I’m not entirely sure how I found Leela Cyd and her gorgeous blog, Tea Cup Tea, but I’m very happy that I did. Her personal and professional photos are stunning, but when I had the good fortune of meeting Leela in person, I found her electric personality even more enchanting. We met over breakfast at Sweedeedee in Portland, so I could lend her a couple cutting boards to use while shooting a forthcoming cookbook for The Kitchn. As we talked and talked about photography, baking, running creative businesses, Oregon weather, and life stories, I felt like I should have pulled out a pencil to take notes. Every bit of wisdom that came out of Leela’s mouth was pure gold. She’s one of the most honest, easy-going, and warm women I’ve met in a long while.
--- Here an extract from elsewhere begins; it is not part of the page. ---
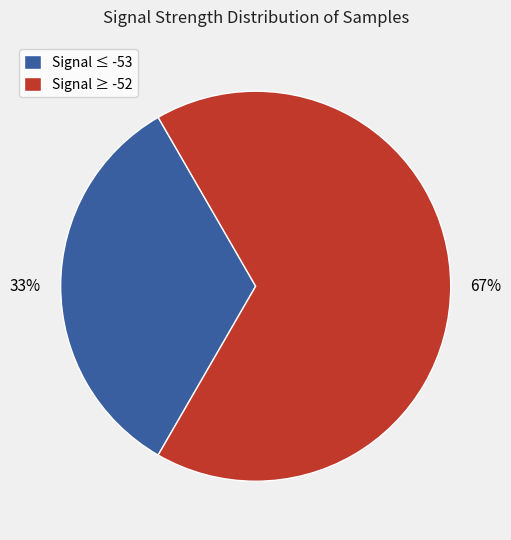

What percentage is the Signal ≥ -52 slice, to the nearest percent?

67%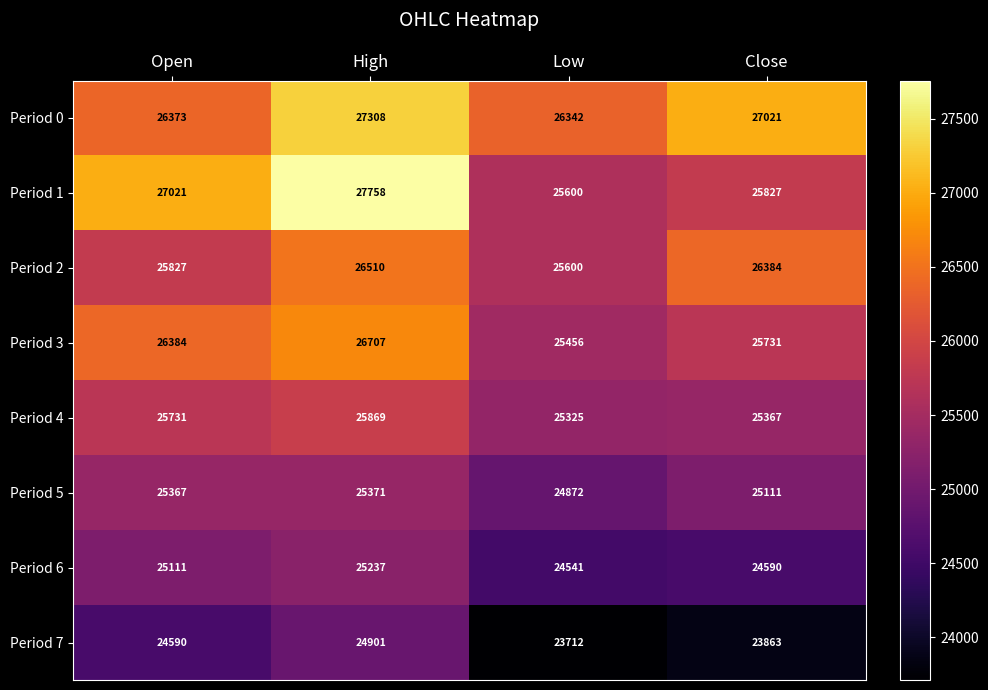

What is the smallest value displayed?

23712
She recently relocated from Portland back to her hometown in Southern California, so we probably won’t be meeting again over tea anytime soon, but luckily, I can still follow along on her adventures through Tea Cup Tea.
These cantuccini are similar to biscotti in that you first bake two logs, slice them, and then bake them a second time, but the finished cookies are a whole lot chewier on the inside than biscotti. They’re good on their own but are so much better when dunked into your beverage of choice–coffee, tea, or port wine.
Feel free to mess around with the combination of dried fruits, seeds, nuts, and chocolate. And if you make this recipe, you must photograph the cookies with a handful of wildflowers. That’s a requirement.
Baking cookies in a barbecue is a little bit trickier than baking bread or a pie because no matter how hard you try, the heat is never really evenly distributed throughout the “baking chamber.” I used my usual fire bricks + cast iron pizza pan for the base here and then balanced the thin cookie sheet on top. The areas around the edge of the pan definitely were hotter and therefore faster to brown. Cantuccini are pretty forgiving, however, and even though a few bits of cookie were a little extra toasted, I enjoyed them anyway.
Leela Cyd’s “Kitchen Sink” Cantuccini
yeild: about a dozen cookies2 good eggs, whites and yolks separated
200 g sugar
20 g honey
1 teaspoon vanilla
250 g all purpose flour
1/2 teaspoon baking powder
1/2 teaspoon salt 75 g dried cranberries
100 g almonds
30 g chopped dark chocolate
3 tablespoons poppy seeds
Preheat the barbecue and any insulating equipment (fire bricks, etc.) on medium. If you have an internal thermometer, it should read approximately 350°.
In a large bowl, beat the egg whites until soft peaks form. Add the sugar and continue to beat until the mixture turns into a glossy meringue. Stir together the yolks, honey, and vanilla and fold them into the meringue. Sift the flour, baking powder, and salt and fold the dry ingredients into the dough. Gently stir in the cranberries, almonds, chocolate, and poppy seeds until evenly mixed.
Divide the dough in half and form two 1″-thick logs on a parchment lined baking sheet. The dough will spread a little, but try to keep the two logs toward the center of the pan to prevent burning around the edges. Bake in the barbecue for 15-20 minutes until the outer edges have started to brown and the centers are set. Remove from the barbecue and let cool for a few minutes.
Cut the logs on a diagonal into 1″-thick slices. Arrange them cut side down on the baking sheet and bake for 10 minutes. Flip the cookies 180° end to end and rearrange them on the pan if necessary to keep the slices in the hotter areas of the barbecue from burning. Bake for another 10-15 minutes until they are fairly evenly browned. Remove them from the barbecue, and allow them to cool fully before storing them in an airtight container.